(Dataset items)
==============================

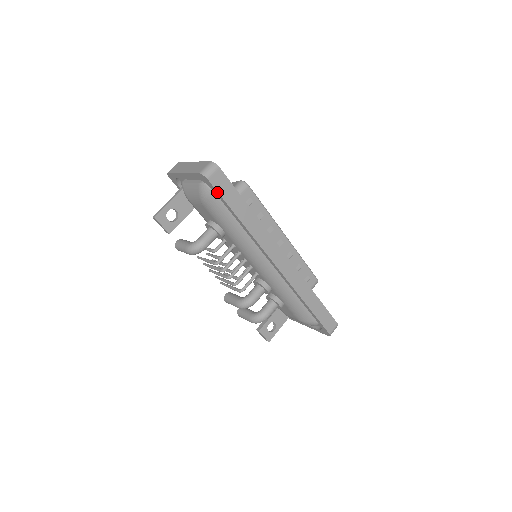
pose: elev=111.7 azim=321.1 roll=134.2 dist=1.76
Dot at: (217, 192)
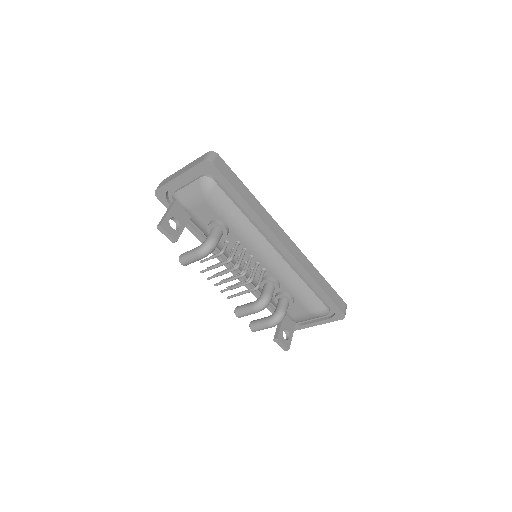
Dot at: (222, 176)
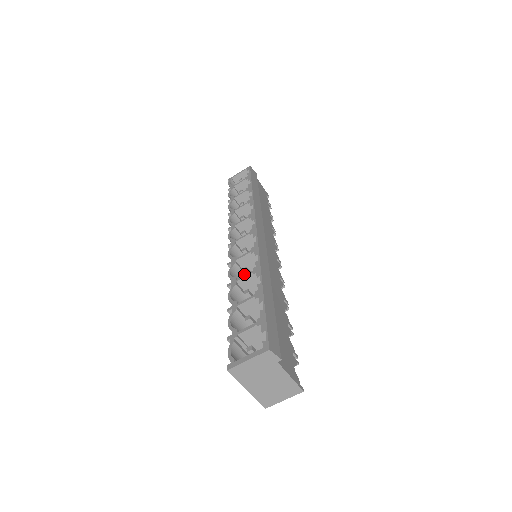
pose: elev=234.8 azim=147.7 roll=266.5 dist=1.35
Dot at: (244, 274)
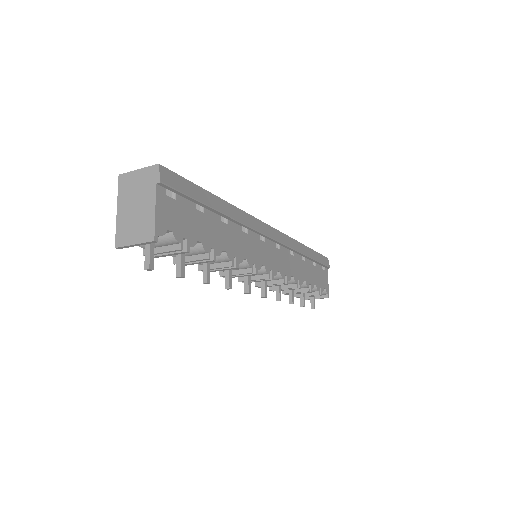
Dot at: occluded
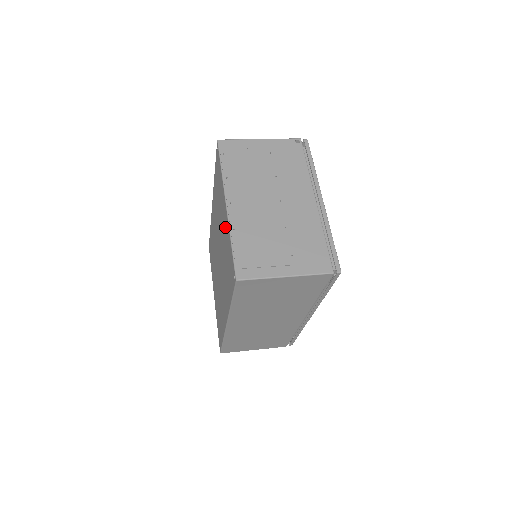
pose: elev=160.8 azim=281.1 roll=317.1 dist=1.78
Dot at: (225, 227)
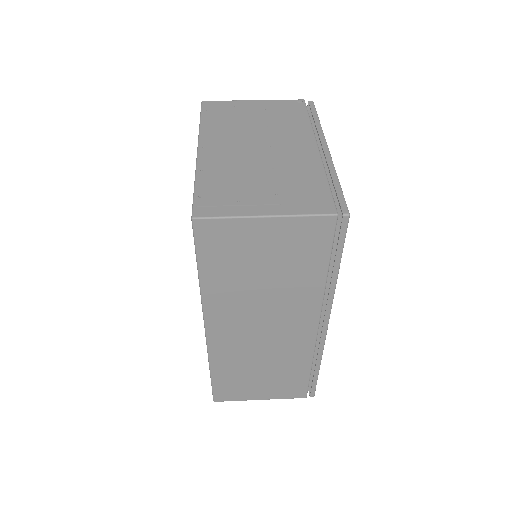
Dot at: occluded
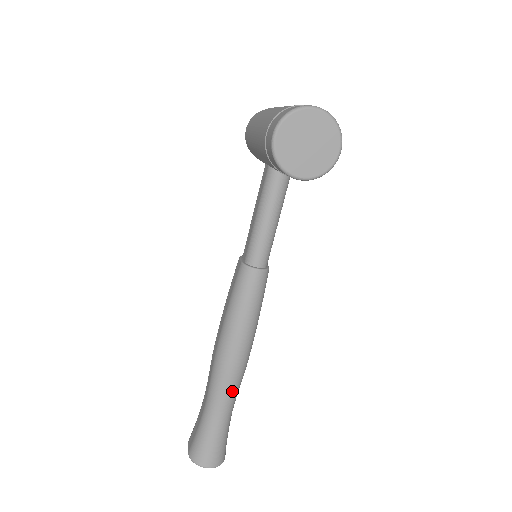
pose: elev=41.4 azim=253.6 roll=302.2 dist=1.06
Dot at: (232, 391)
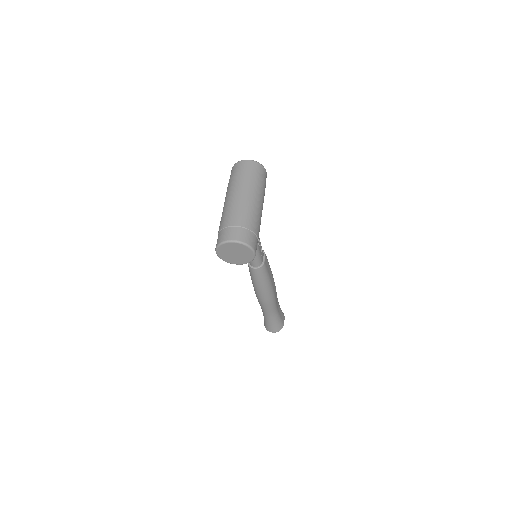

==============================

PROBLEM TO WORK ON: Switch every "pose" to "view" in the stretch of data from the line containing "pose: elev=234.8 azim=147.7" through the end of the records, keeping everything else unchanged. Give only those lines, with the pictures left out.

FINISHED TASK:
view: elev=234.8 azim=147.7 roll=266.5 dist=1.35
Dot at: (244, 274)
Dot at: occluded
view: elev=160.8 azim=281.1 roll=317.1 dist=1.78
Dot at: (225, 227)
Dot at: occluded
view: elev=41.4 azim=253.6 roll=302.2 dist=1.06
Dot at: (232, 391)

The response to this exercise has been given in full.